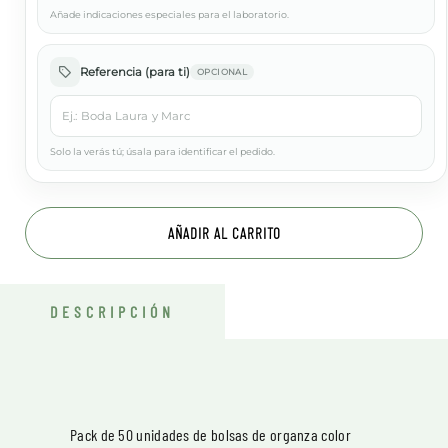
Añade indicaciones especiales para el laboratorio.
Referencia (para ti)
OPCIONAL
Solo la verás tú; úsala para identificar el pedido.
AÑADIR AL CARRITO
DESCRIPCIÓN
Pack de 50 unidades de bolsas de organza color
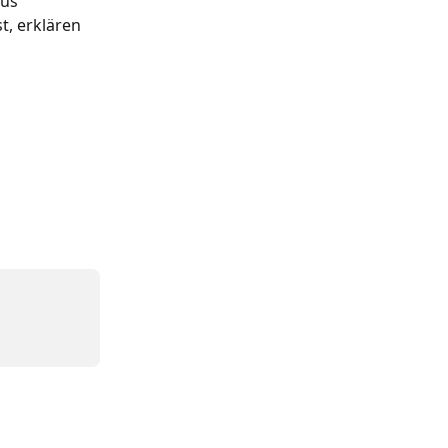
us 
, erklären 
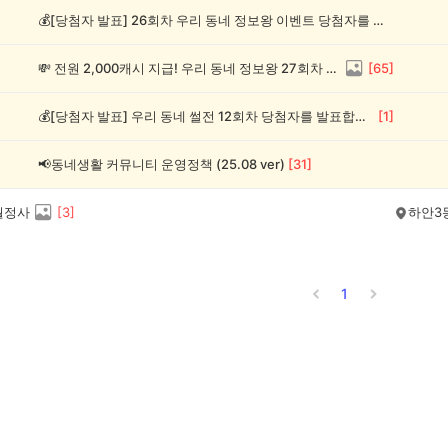
💰[당첨자 발표] 26회차 우리 동네 정보왕 이벤트 당첨자를 발표합니다!
💸 전원 2,000캐시 지급! 우리 동네 정보왕 27회차 (~8/10)
[
65
]
💰[당첨자 발표] 우리 동네 썰전 12회차 당첨자를 발표합니다!
[
1
]
📢동네생활 커뮤니티 운영정책 (25.08 ver)
[
31
]
월정사
[
3
]
하안3
1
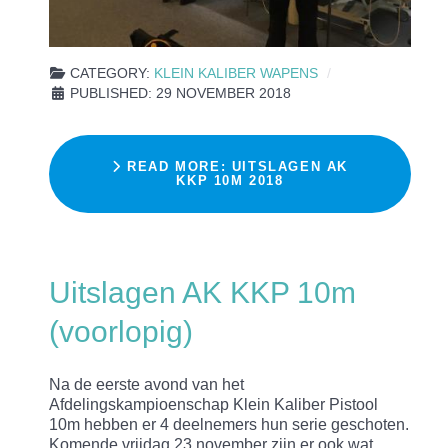
CATEGORY:
KLEIN KALIBER WAPENS
PUBLISHED: 29 NOVEMBER 2018
READ MORE: UITSLAGEN AK
KKP 10M 2018
Uitslagen AK KKP 10m
(voorlopig)
Na de eerste avond van het
Afdelingskampioenschap Klein Kaliber Pistool
10m hebben er 4 deelnemers hun serie geschoten.
Komende vrijdag 23 november zijn er ook wat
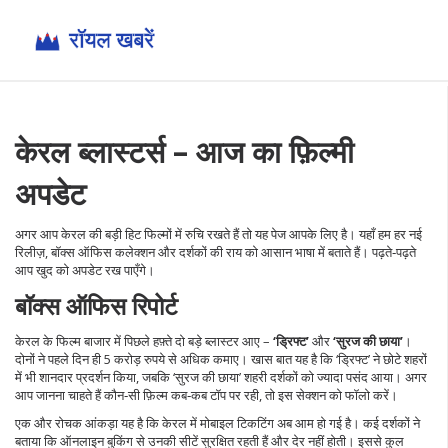
केरल ब्लास्टर्स – आज का फ़िल्मी
अपडेट
अगर आप केरल की बड़ी हिट फिल्मों में रुचि रखते हैं तो यह पेज आपके लिए है। यहाँ हम हर नई
रिलीज़, बॉक्स ऑफिस कलेक्शन और दर्शकों की राय को आसान भाषा में बताते हैं। पढ़ते‑पढ़ते
आप खुद को अपडेट रख पाएँगे।
बॉक्स ऑफिस रिपोर्ट
केरल के फिल्म बाजार में पिछले हफ़्ते दो बड़े ब्लास्टर आए –
‘ड्रिफ्ट’
और
‘सुरज की छाया’
।
दोनों ने पहले दिन ही 5 करोड़ रुपये से अधिक कमाए। खास बात यह है कि ‘ड्रिफ्ट’ ने छोटे शहरों
में भी शानदार प्रदर्शन किया, जबकि ‘सुरज की छाया’ शहरी दर्शकों को ज्यादा पसंद आया। अगर
आप जानना चाहते हैं कौन‑सी फ़िल्म कब‑कब टॉप पर रही, तो इस सेक्शन को फॉलो करें।
एक और रोचक आंकड़ा यह है कि केरल में मोबाइल टिकटिंग अब आम हो गई है। कई दर्शकों ने
बताया कि ऑनलाइन बुकिंग से उनकी सीटें सुरक्षित रहती हैं और देर नहीं होती। इससे कुल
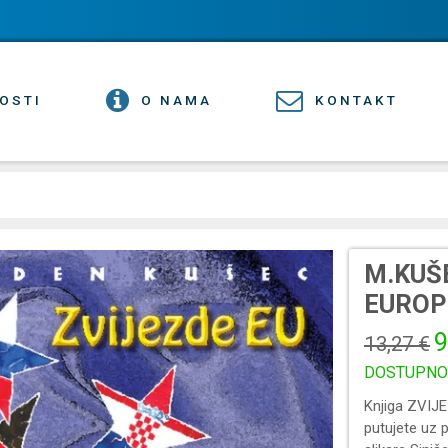
OSTI
O NAMA
KONTAKT
M.KUŠ
EUROP
9
13,27 €
DOSTUPNO
Knjiga ZVIJE
putujete uz 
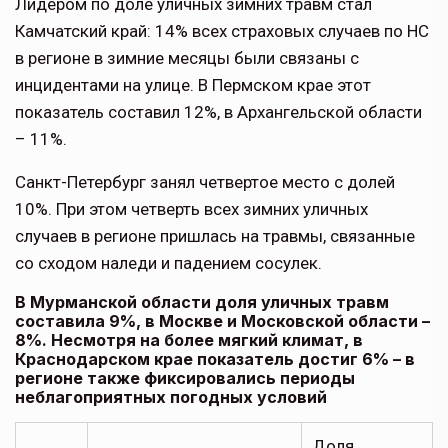
Лидером по доле уличных зимних травм стал
Камчатский край: 14% всех страховых случаев по НС
в регионе в зимние месяцы были связаны с
инцидентами на улице. В Пермском крае этот
показатель составил 12%, в Архангельской области
– 11%.
Санкт-Петербург занял четвертое место с долей
10%. При этом четверть всех зимних уличных
случаев в регионе пришлась на травмы, связанные
со сходом наледи и падением сосулек.
В Мурманской области доля уличных травм
составила 9%, в Москве и Московской области –
8%. Несмотря на более мягкий климат, в
Краснодарском крае показатель достиг 6% – в
регионе также фиксировались периоды
неблагоприятных погодных условий
Доля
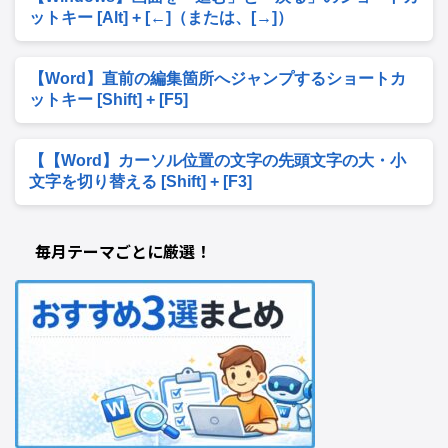
ットキー [Alt] + [←]（または、[→]）
【Word】直前の編集箇所へジャンプするショートカ
ットキー [Shift] + [F5]
【【Word】カーソル位置の文字の先頭文字の大・小
文字を切り替える [Shift] + [F3]
毎月テーマごとに厳選！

━━━━━━━━━━━━━━━━━━━━━━━━━━━━━━

# [ABOUT THIS TASK]
Give the data above again, exactly and completely. No pictures go in.

# [YOUR SOLUTION]
Añade indicaciones especiales para el laboratorio.
Referencia (para ti)
OPCIONAL
Solo la verás tú; úsala para identificar el pedido.
AÑADIR AL CARRITO
DESCRIPCIÓN
Pack de 50 unidades de bolsas de organza color
us 
, erklären 
💰[당첨자 발표] 26회차 우리 동네 정보왕 이벤트 당첨자를 발표합니다!
💸 전원 2,000캐시 지급! 우리 동네 정보왕 27회차 (~8/10)
[
65
]
💰[당첨자 발표] 우리 동네 썰전 12회차 당첨자를 발표합니다!
[
1
]
📢동네생활 커뮤니티 운영정책 (25.08 ver)
[
31
]
월정사
[
3
]
하안3
1
CATEGORY:
KLEIN KALIBER WAPENS
PUBLISHED: 29 NOVEMBER 2018
READ MORE: UITSLAGEN AK
KKP 10M 2018
Uitslagen AK KKP 10m
(voorlopig)
Na de eerste avond van het
Afdelingskampioenschap Klein Kaliber Pistool
10m hebben er 4 deelnemers hun serie geschoten.
Komende vrijdag 23 november zijn er ook wat
केरल ब्लास्टर्स – आज का फ़िल्मी
अपडेट
अगर आप केरल की बड़ी हिट फिल्मों में रुचि रखते हैं तो यह पेज आपके लिए है। यहाँ हम हर नई
रिलीज़, बॉक्स ऑफिस कलेक्शन और दर्शकों की राय को आसान भाषा में बताते हैं। पढ़ते‑पढ़ते
आप खुद को अपडेट रख पाएँगे।
बॉक्स ऑफिस रिपोर्ट
केरल के फिल्म बाजार में पिछले हफ़्ते दो बड़े ब्लास्टर आए –
‘ड्रिफ्ट’
और
‘सुरज की छाया’
।
दोनों ने पहले दिन ही 5 करोड़ रुपये से अधिक कमाए। खास बात यह है कि ‘ड्रिफ्ट’ ने छोटे शहरों
में भी शानदार प्रदर्शन किया, जबकि ‘सुरज की छाया’ शहरी दर्शकों को ज्यादा पसंद आया। अगर
आप जानना चाहते हैं कौन‑सी फ़िल्म कब‑कब टॉप पर रही, तो इस सेक्शन को फॉलो करें।
एक और रोचक आंकड़ा यह है कि केरल में मोबाइल टिकटिंग अब आम हो गई है। कई दर्शकों ने
बताया कि ऑनलाइन बुकिंग से उनकी सीटें सुरक्षित रहती हैं और देर नहीं होती। इससे कुल
OSTI
O NAMA
KONTAKT
M.KUŠ
EUROP
9
13,27 €
DOSTUPNO
Knjiga ZVIJE
putujete uz 
Лидером по доле уличных зимних травм стал
Камчатский край: 14% всех страховых случаев по НС
в регионе в зимние месяцы были связаны с
инцидентами на улице. В Пермском крае этот
показатель составил 12%, в Архангельской области
– 11%.
Санкт-Петербург занял четвертое место с долей
10%. При этом четверть всех зимних уличных
случаев в регионе пришлась на травмы, связанные
со сходом наледи и падением сосулек.
В Мурманской области доля уличных травм
составила 9%, в Москве и Московской области –
8%. Несмотря на более мягкий климат, в
Краснодарском крае показатель достиг 6% – в
регионе также фиксировались периоды
неблагоприятных погодных условий
Доля
ットキー [Alt] + [←]（または、[→]）
【Word】直前の編集箇所へジャンプするショートカ
ットキー [Shift] + [F5]
【【Word】カーソル位置の文字の先頭文字の大・小
文字を切り替える [Shift] + [F3]
毎月テーマごとに厳選！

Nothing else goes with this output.